Last year during the summer, my mother made a choice for me that I knew was a terrible decision. The moment she told me I was going to a “Christian sports camp” with my church, I knew it was not going to be nice. I continuously told her I did not want to go and that I had a bad feeling about it. She would not listen. So she went ahead and sent me on my way to Missouri.
When I arrived I instantly felt out of place. The first day there was terrible. I had to run around outside in the heat all day. So when I returned to the cabin, I expected to be able to take a shower, and go to be clean. Well that was not the case. I had to be outside in the heat, sweating, for three days without being able to take a shower. I think that is so unlady-like and just foul. The day that they let me shower was a big relief. The bad thing about that was, right after I would take my shower, I would have to go back right outside. So what was the point of taking the shower, then going back outside just to get dirty again? I also did not like the way the “counselors”, the three in my cabin that were chosen to be the “head of the cabin”, spoke to me. The girls all had bad attitudes. Another aspect that bothered me was the fact that they tool my phone and did not let me use it to call home or anywhere else. So I was out of contact with my family for seven days, not knowing what was going on, and the same for my family. As a result of this, my grandmothers were very angry with that. There were many other events and choices the camp official made for me that I was not very fond of.
I would have to say that those seven days were the longest days of my life. That was the first time that I actually cried because I wanted to go home so badly. I cried my self to sleep that night. I remember counting down the days until it was time to go home, and of course they were going by very slowly. When I returned to Houston, I was so happy. When I got into the car, I went on a rampage about what all happened at the camp.

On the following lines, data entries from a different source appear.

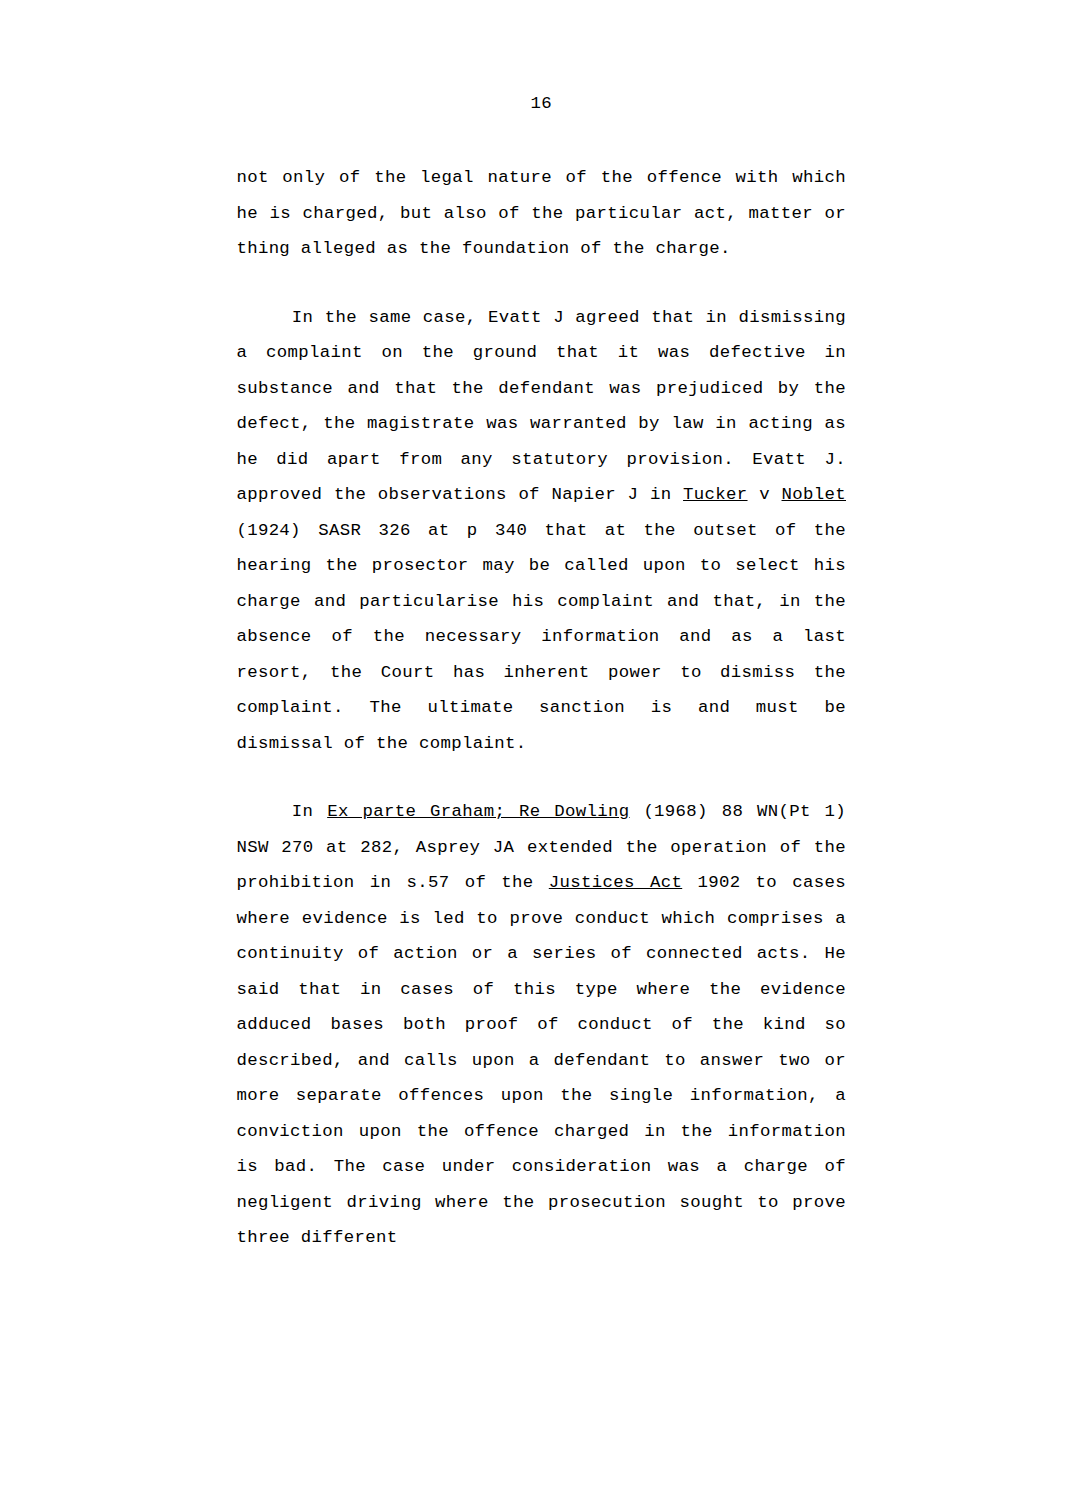16
not only of the legal nature of the offence with which he is charged, but also of the particular act, matter or thing alleged as the foundation of the charge.
In the same case, Evatt J agreed that in dismissing a complaint on the ground that it was defective in substance and that the defendant was prejudiced by the defect, the magistrate was warranted by law in acting as he did apart from any statutory provision. Evatt J. approved the observations of Napier J in Tucker v Noblet (1924) SASR 326 at p 340 that at the outset of the hearing the prosector may be called upon to select his charge and particularise his complaint and that, in the absence of the necessary information and as a last resort, the Court has inherent power to dismiss the complaint. The ultimate sanction is and must be dismissal of the complaint.
In Ex parte Graham; Re Dowling (1968) 88 WN(Pt 1) NSW 270 at 282, Asprey JA extended the operation of the prohibition in s.57 of the Justices Act 1902 to cases where evidence is led to prove conduct which comprises a continuity of action or a series of connected acts. He said that in cases of this type where the evidence adduced bases both proof of conduct of the kind so described, and calls upon a defendant to answer two or more separate offences upon the single information, a conviction upon the offence charged in the information is bad. The case under consideration was a charge of negligent driving where the prosecution sought to prove three different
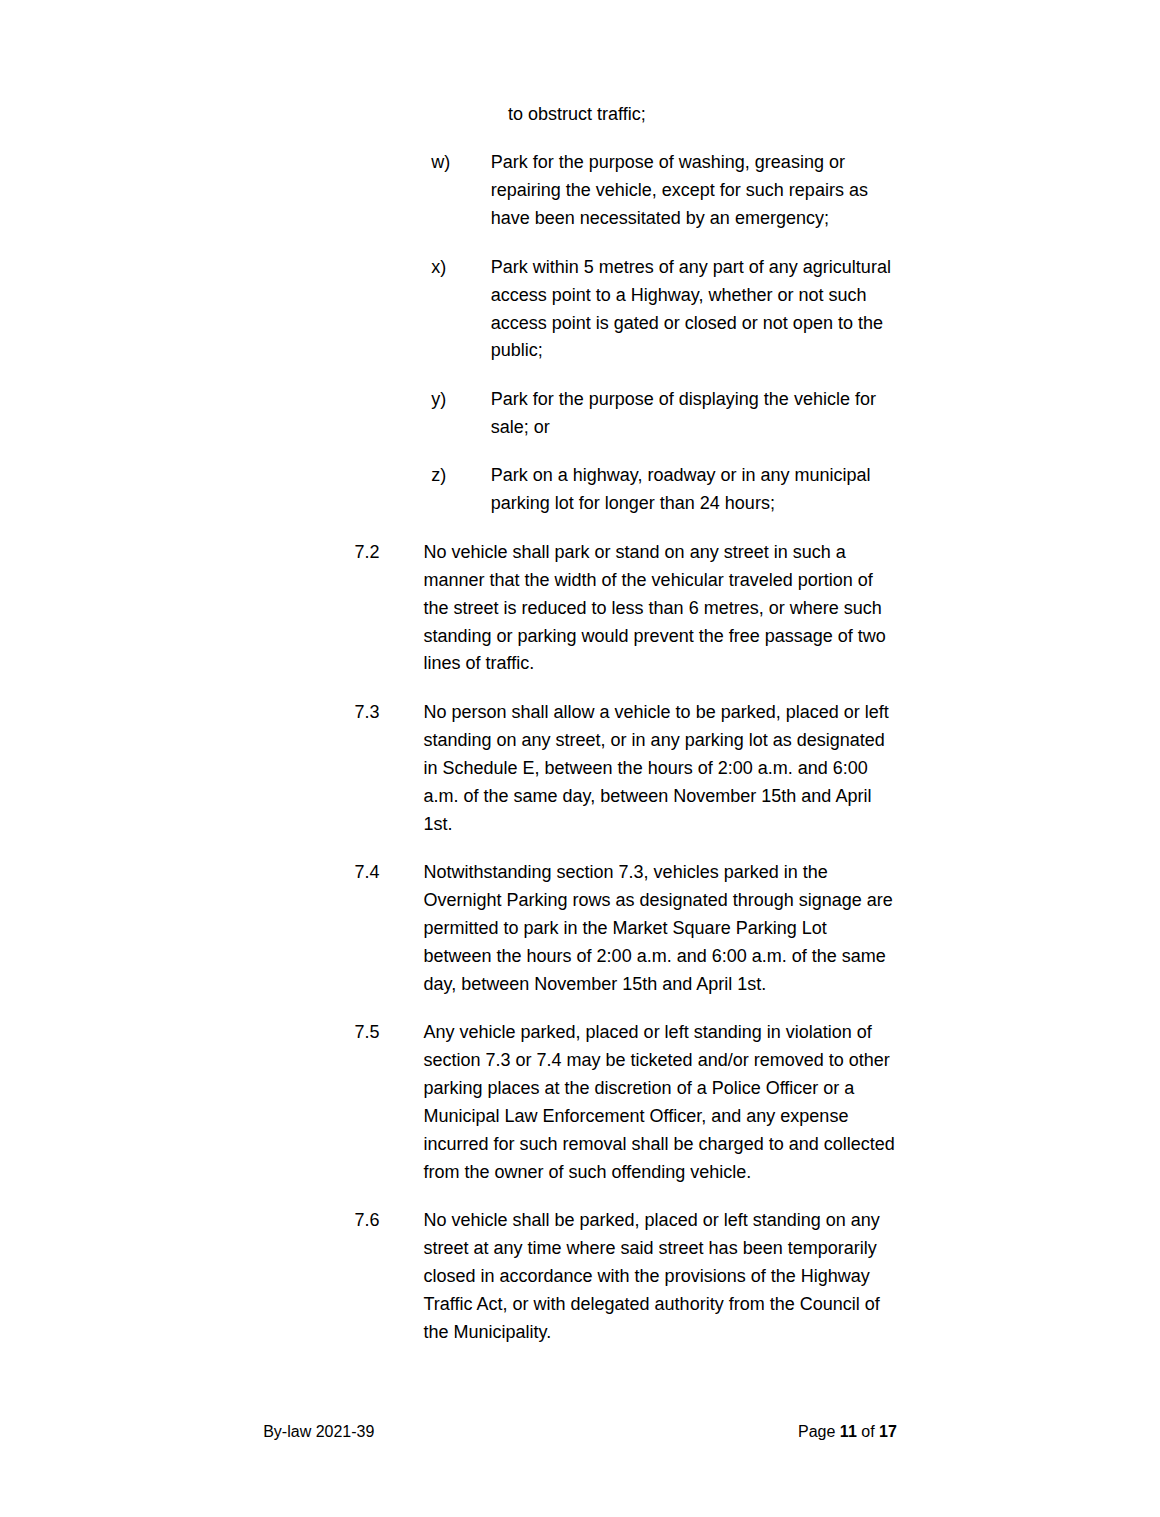to obstruct traffic;
w)
Park for the purpose of washing, greasing or repairing the vehicle, except for such repairs as have been necessitated by an emergency;
x)
Park within 5 metres of any part of any agricultural access point to a Highway, whether or not such access point is gated or closed or not open to the public;
y)
Park for the purpose of displaying the vehicle for sale; or
z)
Park on a highway, roadway or in any municipal parking lot for longer than 24 hours;
7.2
No vehicle shall park or stand on any street in such a manner that the width of the vehicular traveled portion of the street is reduced to less than 6 metres, or where such standing or parking would prevent the free passage of two lines of traffic.
7.3
No person shall allow a vehicle to be parked, placed or left standing on any street, or in any parking lot as designated in Schedule E, between the hours of 2:00 a.m. and 6:00 a.m. of the same day, between November 15th and April 1st.
7.4
Notwithstanding section 7.3, vehicles parked in the Overnight Parking rows as designated through signage are permitted to park in the Market Square Parking Lot between the hours of 2:00 a.m. and 6:00 a.m. of the same day, between November 15th and April 1st.
7.5
Any vehicle parked, placed or left standing in violation of section 7.3 or 7.4 may be ticketed and/or removed to other parking places at the discretion of a Police Officer or a Municipal Law Enforcement Officer, and any expense incurred for such removal shall be charged to and collected from the owner of such offending vehicle.
7.6
No vehicle shall be parked, placed or left standing on any street at any time where said street has been temporarily closed in accordance with the provisions of the Highway Traffic Act, or with delegated authority from the Council of the Municipality.
By-law 2021-39
Page 11 of 17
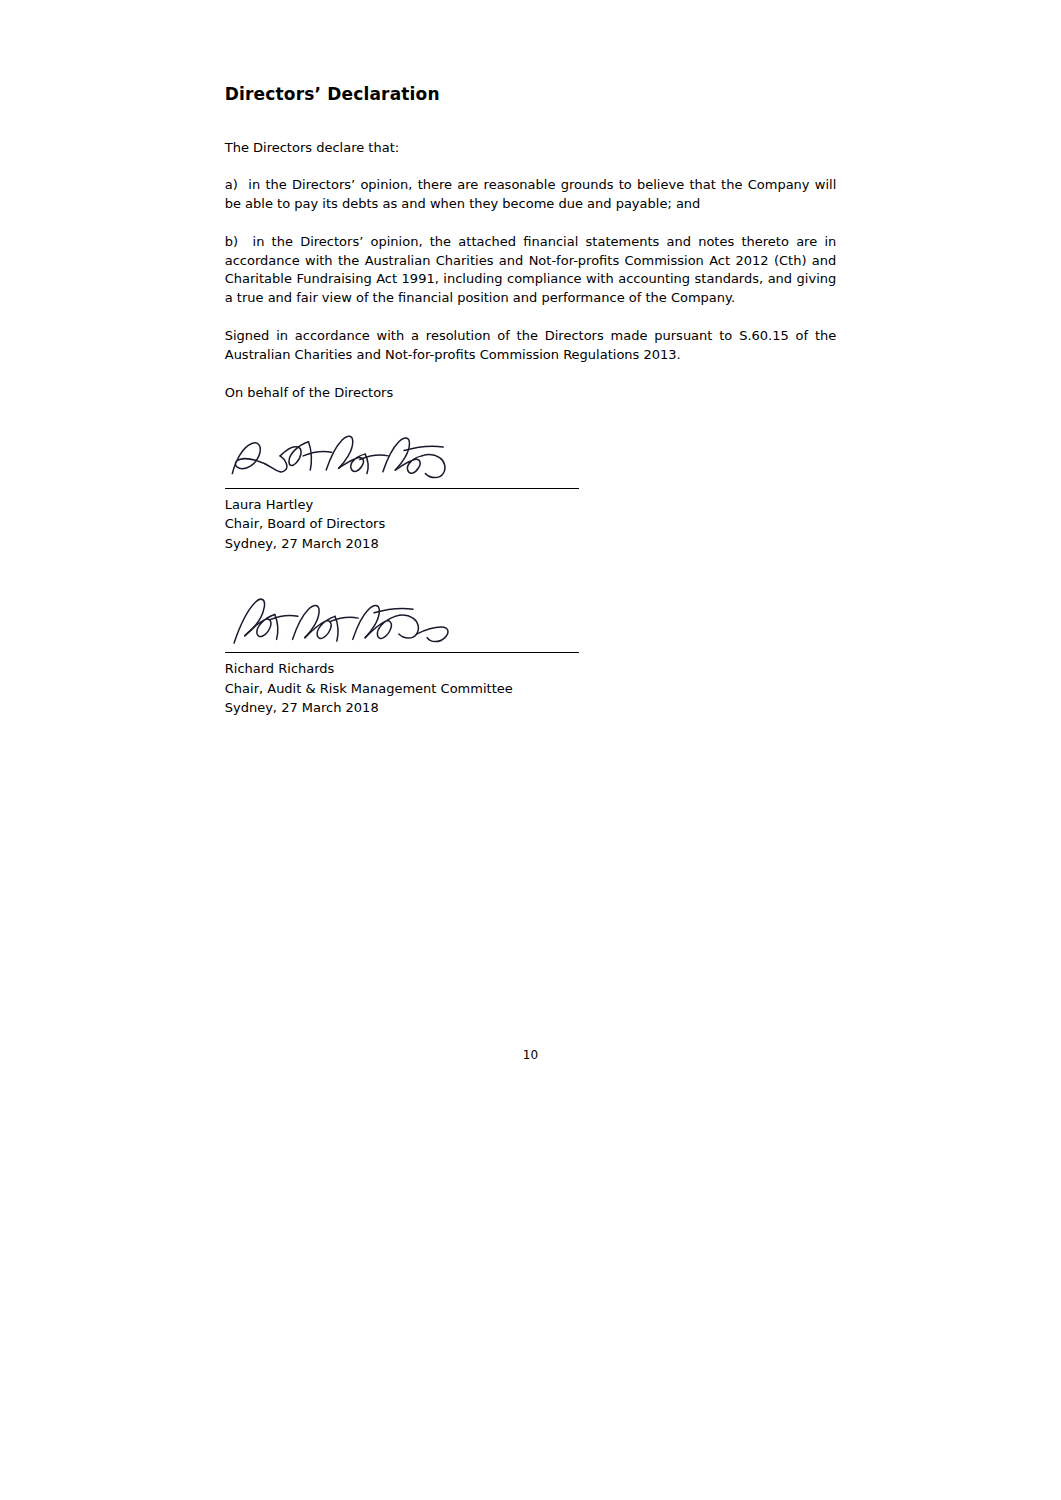Directors’ Declaration
The Directors declare that:
a) in the Directors’ opinion, there are reasonable grounds to believe that the Company will be able to pay its debts as and when they become due and payable; and
b) in the Directors’ opinion, the attached financial statements and notes thereto are in accordance with the Australian Charities and Not-for-profits Commission Act 2012 (Cth) and Charitable Fundraising Act 1991, including compliance with accounting standards, and giving a true and fair view of the financial position and performance of the Company.
Signed in accordance with a resolution of the Directors made pursuant to S.60.15 of the Australian Charities and Not-for-profits Commission Regulations 2013.
On behalf of the Directors
Laura Hartley
Chair, Board of Directors
Sydney, 27 March 2018
Richard Richards
Chair, Audit & Risk Management Committee
Sydney, 27 March 2018
10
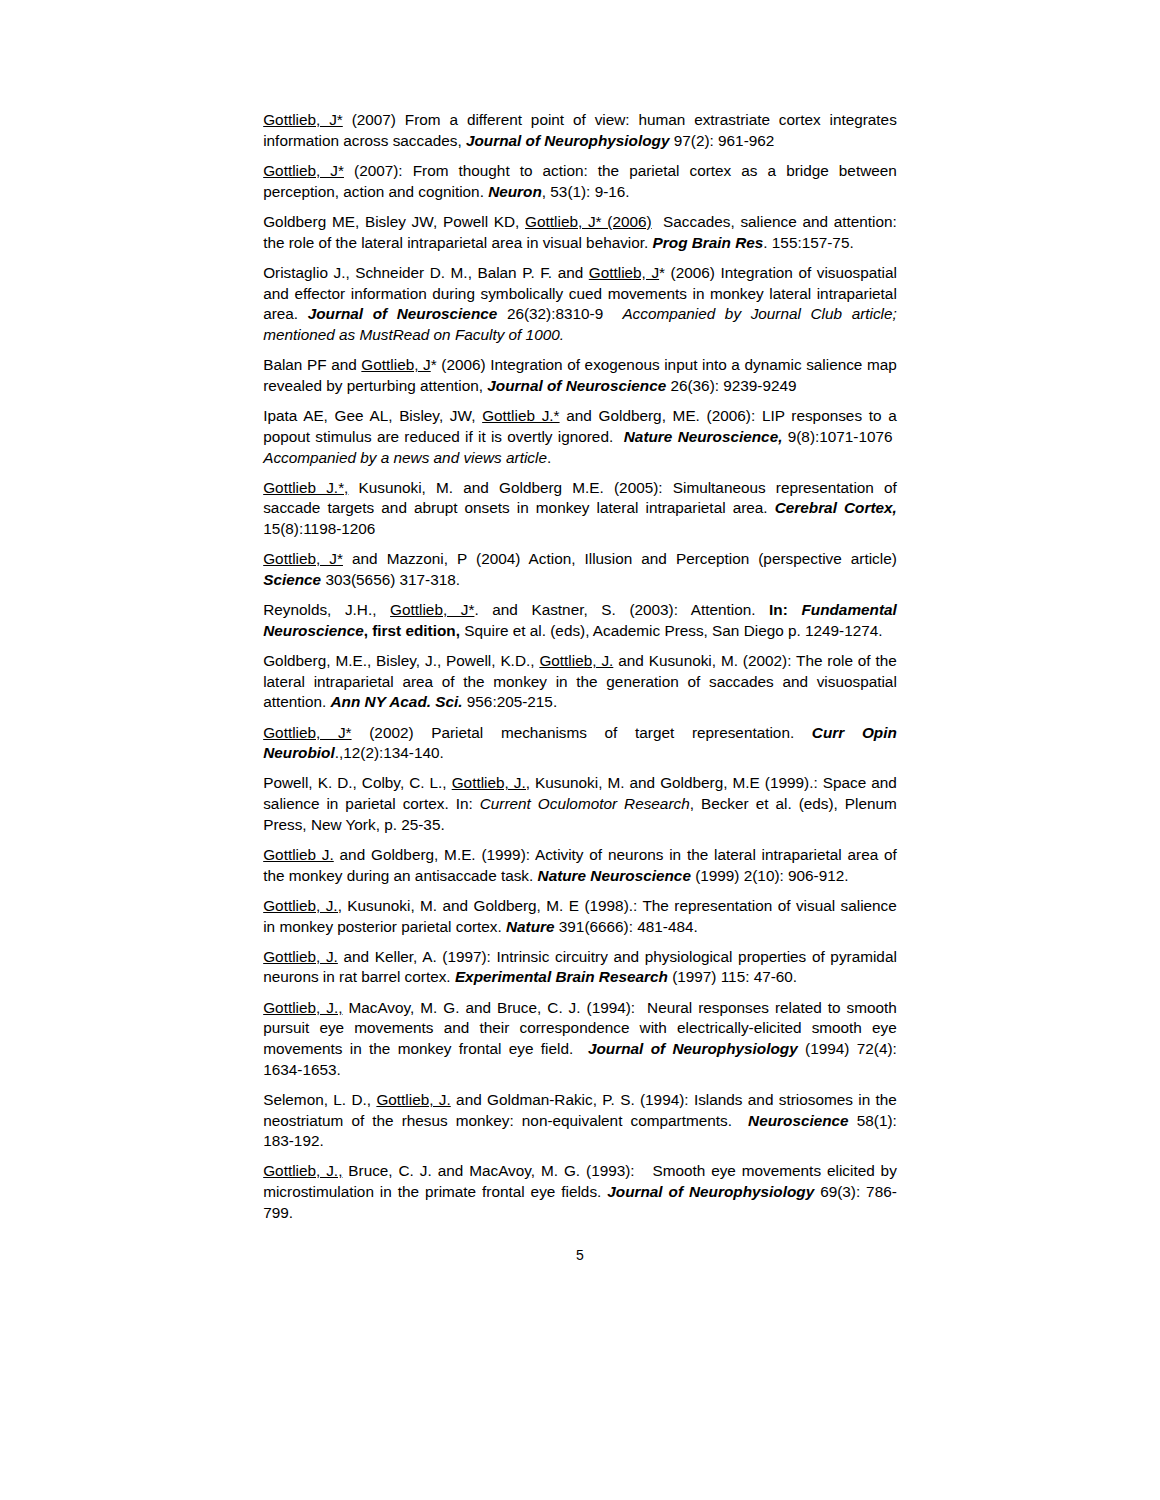Gottlieb, J* (2007) From a different point of view: human extrastriate cortex integrates information across saccades, Journal of Neurophysiology 97(2): 961-962
Gottlieb, J* (2007): From thought to action: the parietal cortex as a bridge between perception, action and cognition. Neuron, 53(1): 9-16.
Goldberg ME, Bisley JW, Powell KD, Gottlieb, J* (2006) Saccades, salience and attention: the role of the lateral intraparietal area in visual behavior. Prog Brain Res. 155:157-75.
Oristaglio J., Schneider D. M., Balan P. F. and Gottlieb, J* (2006) Integration of visuospatial and effector information during symbolically cued movements in monkey lateral intraparietal area. Journal of Neuroscience 26(32):8310-9 Accompanied by Journal Club article; mentioned as MustRead on Faculty of 1000.
Balan PF and Gottlieb, J* (2006) Integration of exogenous input into a dynamic salience map revealed by perturbing attention, Journal of Neuroscience 26(36): 9239-9249
Ipata AE, Gee AL, Bisley, JW, Gottlieb J.* and Goldberg, ME. (2006): LIP responses to a popout stimulus are reduced if it is overtly ignored. Nature Neuroscience, 9(8):1071-1076 Accompanied by a news and views article.
Gottlieb J.*, Kusunoki, M. and Goldberg M.E. (2005): Simultaneous representation of saccade targets and abrupt onsets in monkey lateral intraparietal area. Cerebral Cortex, 15(8):1198-1206
Gottlieb, J* and Mazzoni, P (2004) Action, Illusion and Perception (perspective article) Science 303(5656) 317-318.
Reynolds, J.H., Gottlieb, J*. and Kastner, S. (2003): Attention. In: Fundamental Neuroscience, first edition, Squire et al. (eds), Academic Press, San Diego p. 1249-1274.
Goldberg, M.E., Bisley, J., Powell, K.D., Gottlieb, J. and Kusunoki, M. (2002): The role of the lateral intraparietal area of the monkey in the generation of saccades and visuospatial attention. Ann NY Acad. Sci. 956:205-215.
Gottlieb, J* (2002) Parietal mechanisms of target representation. Curr Opin Neurobiol.,12(2):134-140.
Powell, K. D., Colby, C. L., Gottlieb, J., Kusunoki, M. and Goldberg, M.E (1999).: Space and salience in parietal cortex. In: Current Oculomotor Research, Becker et al. (eds), Plenum Press, New York, p. 25-35.
Gottlieb J. and Goldberg, M.E. (1999): Activity of neurons in the lateral intraparietal area of the monkey during an antisaccade task. Nature Neuroscience (1999) 2(10): 906-912.
Gottlieb, J., Kusunoki, M. and Goldberg, M. E (1998).: The representation of visual salience in monkey posterior parietal cortex. Nature 391(6666): 481-484.
Gottlieb, J. and Keller, A. (1997): Intrinsic circuitry and physiological properties of pyramidal neurons in rat barrel cortex. Experimental Brain Research (1997) 115: 47-60.
Gottlieb, J., MacAvoy, M. G. and Bruce, C. J. (1994): Neural responses related to smooth pursuit eye movements and their correspondence with electrically-elicited smooth eye movements in the monkey frontal eye field. Journal of Neurophysiology (1994) 72(4): 1634-1653.
Selemon, L. D., Gottlieb, J. and Goldman-Rakic, P. S. (1994): Islands and striosomes in the neostriatum of the rhesus monkey: non-equivalent compartments. Neuroscience 58(1): 183-192.
Gottlieb, J., Bruce, C. J. and MacAvoy, M. G. (1993): Smooth eye movements elicited by microstimulation in the primate frontal eye fields. Journal of Neurophysiology 69(3): 786-799.
5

Though I was happy to see my mother when I came home, I was also mad at her. I blamed her for everything. I asked her why did she not listen to me. All she could say was that she thought it would better me as a person and be a great experience. Now all my mother does is apologize about it and say that she will never do it again. I believe that parents should listen to their children, especially when they say, “I have a feeling…” because a lot of the time, well at least 50% of the time, that gut feeling is correct.